Adding closed captions to your livestream through speech-to-text with correction

27 May 2022

Clevercast allows you to add closed captions to your livestream through automatic speech-to-text conversion. Alternatively, you can use Clevercast to generate closed captions for your live stream through human transcription.

The closed captions can be corrected by a human editor before they are shown in the livestream (or translated into other languages).

Closed captions resulting from speech-to-text conversion can be automatically translated into other languages. They can also be combined with audio translations through remote simultaneous interpretation in the same livestream.

 

Delay of a livestream with speech-to-text

It is important to know that a livestream with speech-to-text captions has an exceptional delay of about 2 minutes. This means that the footage you broadcast will appear two minutes later in the (embedded) livestream player, where your viewers can view it along with the closed captions.

This is necessary because speech-to-text services (currently) still need a relatively long time to generate accurate closed captions, and because we allow for 30 seconds of correction time by a human editor. Therefore, the livestream needs to be delayed so the closed captions remain in sync with the video.

The livestream is delivered using the standard HTTP Live Streaming (HLS) protocol. Clevercast uses adaptive streaming to guarantee smooth streaming in the best possible quality on any device at any time. Using a third-party player is possible, but you would lose player features like event status switching, player countdown and messages, failover..

 

Creating a livestream with (multilingual) closed captions via speech-to-text

Setting up a livestream with speech-to-text captions is easy. First, create a Multilingual Live event by selecting the language spoken in the livestream and choosing your preferred broadcast protocol (RTMP or SRT). Next, add the speech-to-text language to the event and, optionally, extra languages for automatic translation. You can also specify words and phrases that are likely to be used by the speakers (eg. names, technical words and phases…), to increase the accuracy of the speech-to-text conversion.

Once this is done, you can copy the video player’s embed code to your site or platform. Viewers will initially see the poster image or message that you have set for the event.

When you want to start streaming, set the event in Clevercast to preview and start broadcasting. Given the delay, it will take a while for the stream to appear in the preview player. When the stream appears, you can use the CC menu in the preview player to see the closed captions.

To make the livestream available to your viewers in the embedded player, follow our basic event flow.

  • Press the Start Event button (at least) 2 minutes before you start broadcasting the live action (if necessary, broadcast an intro loop before the live action starts)
  • After the last frame of live action is broadcasted, preferably wait (at least) 4 minutes before stopping or pausing the event in Clevercast. After about 2 minutes, the last frame will appear in the preview player and in the embedded player of most of your viewers.
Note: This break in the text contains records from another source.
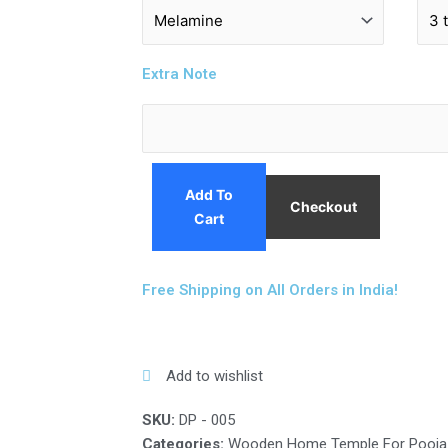
Extra Note
Add To
Checkout
Cart
Free Shipping on All Orders in India!
Add to wishlist
SKU:
DP - 005
Categories:
Wooden Home Temple For Pooja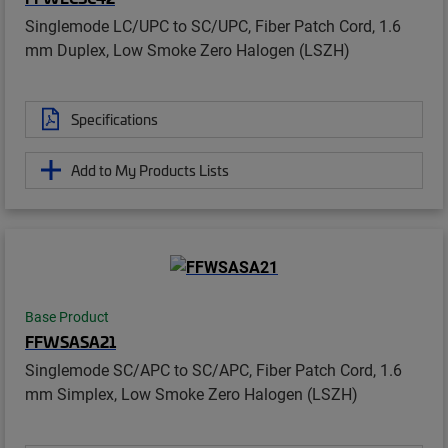
Singlemode LC/UPC to SC/UPC, Fiber Patch Cord, 1.6
mm Duplex, Low Smoke Zero Halogen (LSZH)
Specifications
Add to My Products Lists
Base Product
FFWSASA21
Singlemode SC/APC to SC/APC, Fiber Patch Cord, 1.6
mm Simplex, Low Smoke Zero Halogen (LSZH)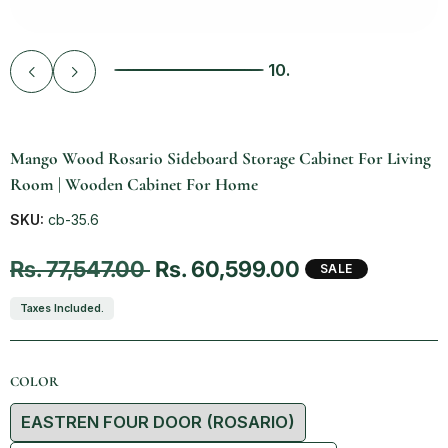
10.
Vendor:
Mango Wood Rosario Sideboard Storage Cabinet For Living
Room | Wooden Cabinet For Home
SKU:
cb-35.6
Regular price
Sale price
Rs. 77,547.00
Rs. 60,599.00
SALE
Taxes Included.
COLOR
Color
EASTREN FOUR DOOR (ROSARIO)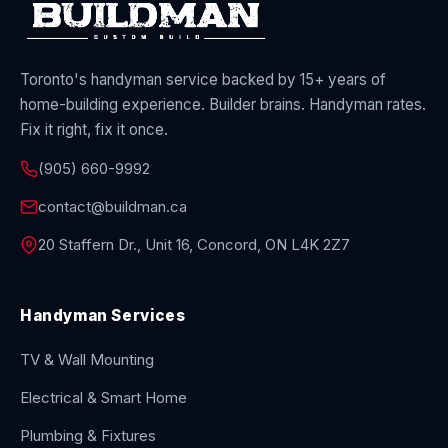
Toronto's handyman service backed by 15+ years of
home-building experience. Builder brains. Handyman rates.
Fix it right, fix it once.
(905) 660-9992
contact@buildman.ca
20 Staffern Dr., Unit 16, Concord, ON L4K 2Z7
Handyman Services
TV & Wall Mounting
Electrical & Smart Home
Plumbing & Fixtures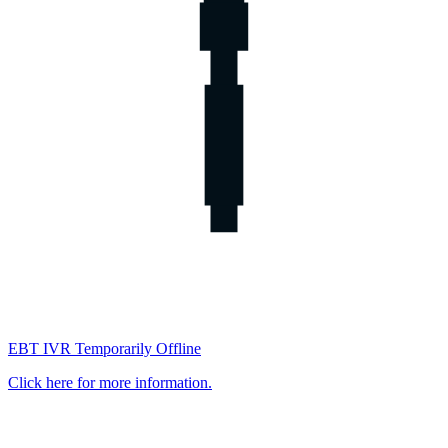
EBT IVR Temporarily Offline
Click here for more information.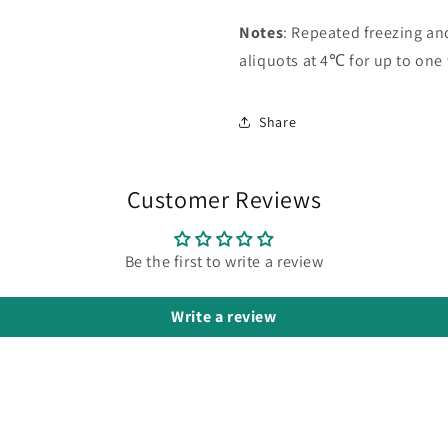
Notes
: Repeated freezing a
aliquots at 4℃ for up to one
Share
Customer Reviews
Be the first to write a review
Write a review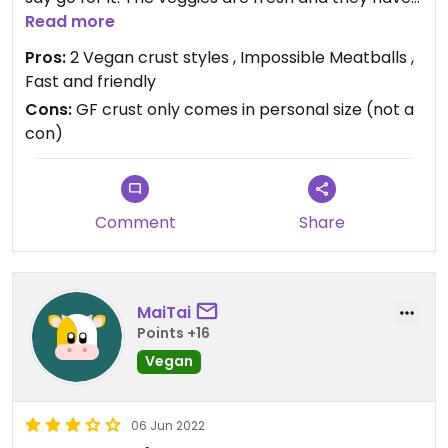
a tasty crispy thin crust.
Read more
Pros:
2 Vegan crust styles , Impossible Meatballs ,
Fast and friendly
Cons:
GF crust only comes in personal size (not a
con)
Comment
Share
MaiTai
Points +16
Vegan
06 Jun 2022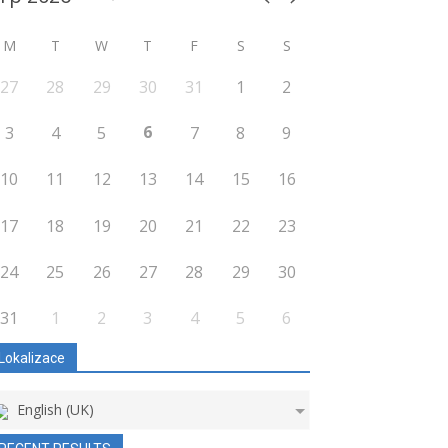
M
T
W
T
F
S
S
27
28
29
30
31
1
2
6
3
4
5
7
8
9
10
11
12
13
14
15
16
17
18
19
20
21
22
23
24
25
26
27
28
29
30
31
1
2
3
4
5
6
Lokalizace
English (UK)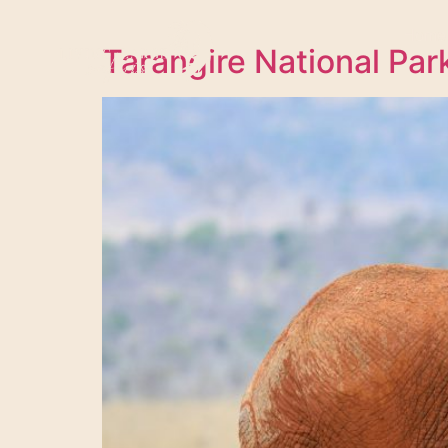
Home
Tarangire National Par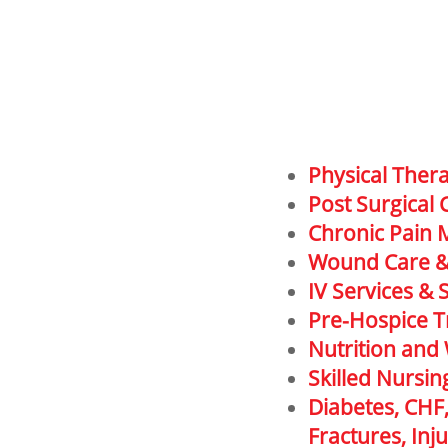
Physical Ther
Post Surgical 
Chronic Pain
Wound Care 
IV Services & 
Pre-Hospice T
Nutrition and
Skilled Nursin
Diabetes, CHF
Fractures, In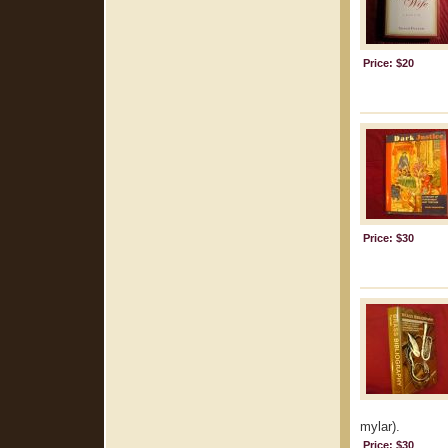
Price: $20
Price: $30
mylar).
Price: $30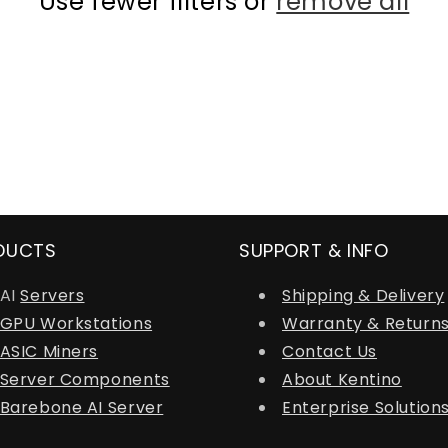
Use fewer filters or
remove all
DUCTS
SUPPORT & INFO
AI
Servers
Shipping & Delivery
GPU Workstations
Warranty & Return
ASIC Miners
Contact Us
Server Components
About Kentino
Barebone AI Server
Enterprise Solution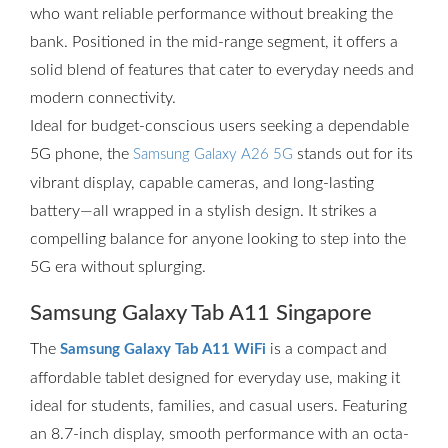
who want reliable performance without breaking the
bank. Positioned in the mid-range segment, it offers a
solid blend of features that cater to everyday needs and
modern connectivity.
Ideal for budget-conscious users seeking a dependable
5G phone, the
stands out for its
Samsung Galaxy A26 5G
vibrant display, capable cameras, and long-lasting
battery—all wrapped in a stylish design. It strikes a
compelling balance for anyone looking to step into the
5G era without splurging.
Samsung Galaxy Tab A11 Singapore
The
is a compact and
Samsung Galaxy Tab A11 WiFi
affordable tablet designed for everyday use, making it
ideal for students, families, and casual users. Featuring
an 8.7-inch display, smooth performance with an octa-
But since iOS devices allow HLS latency to grow to 2 minutes, you should wait an extra 2 minutes.

For more info, see our Closed Caption Event Management manual.

 

Editing the closed captions from speech-to-text conversion

Clevercast allows you to edit the closed captions before they are shown in the video player (or auto-translated into other languages). You are not required to do this. If you don’t, the closed captions will simply appear in the video player without being corrected.

The interface is called a Correction Room. You need a browser with WebRTC capabilities (eg Firefox, Chrome) to watch the incoming broadcast while editing the closed captions (displayed in boxes that are in sync with the video). Once a caption box appears, you have about 30 seconds to make corrections. After 30 seconds, the caption-box is grayed out and the text is used as a closed caption.

After making a correction, you can also sent it to the speech-to-text service by pressing a ‘Boost‘ button. This increases the probability that your correction will be recognized over other similar sounding words or phrases.

For more info, see our Closed Caption Correction manual.

 

Watching the live stream with closed captions

Clevercast player lets your viewers select the closed captions for their preferred language and change the selection at any time. You can embed Clevercast player on your site or on a third-party platform.

Clevercast uses global CDNs (currently Akamai) for livestream delivery, so viewers anywhere in the world receive the stream from a local server. The number of viewers is unlimited. It’s a regular live stream, so all other Clevercast and Clevercast Player features apply (see our FAQ for more info).

 

Server-side recording

Clevercast automatically records the closed captions, which are the result of transcription, as WebVTT files, together with the livestream. The .vtt files for each transcribed language can be downloaded along with the MP4 file.

If your plan includes support for Video on-Demand hosting, you can convert a recording to a VoD video with closed captions. The player for this VoD item can be embedded on your site or a 3rd party platform. Viewers are able to select the closed captions in the embedded player, in the same way as for the live stream.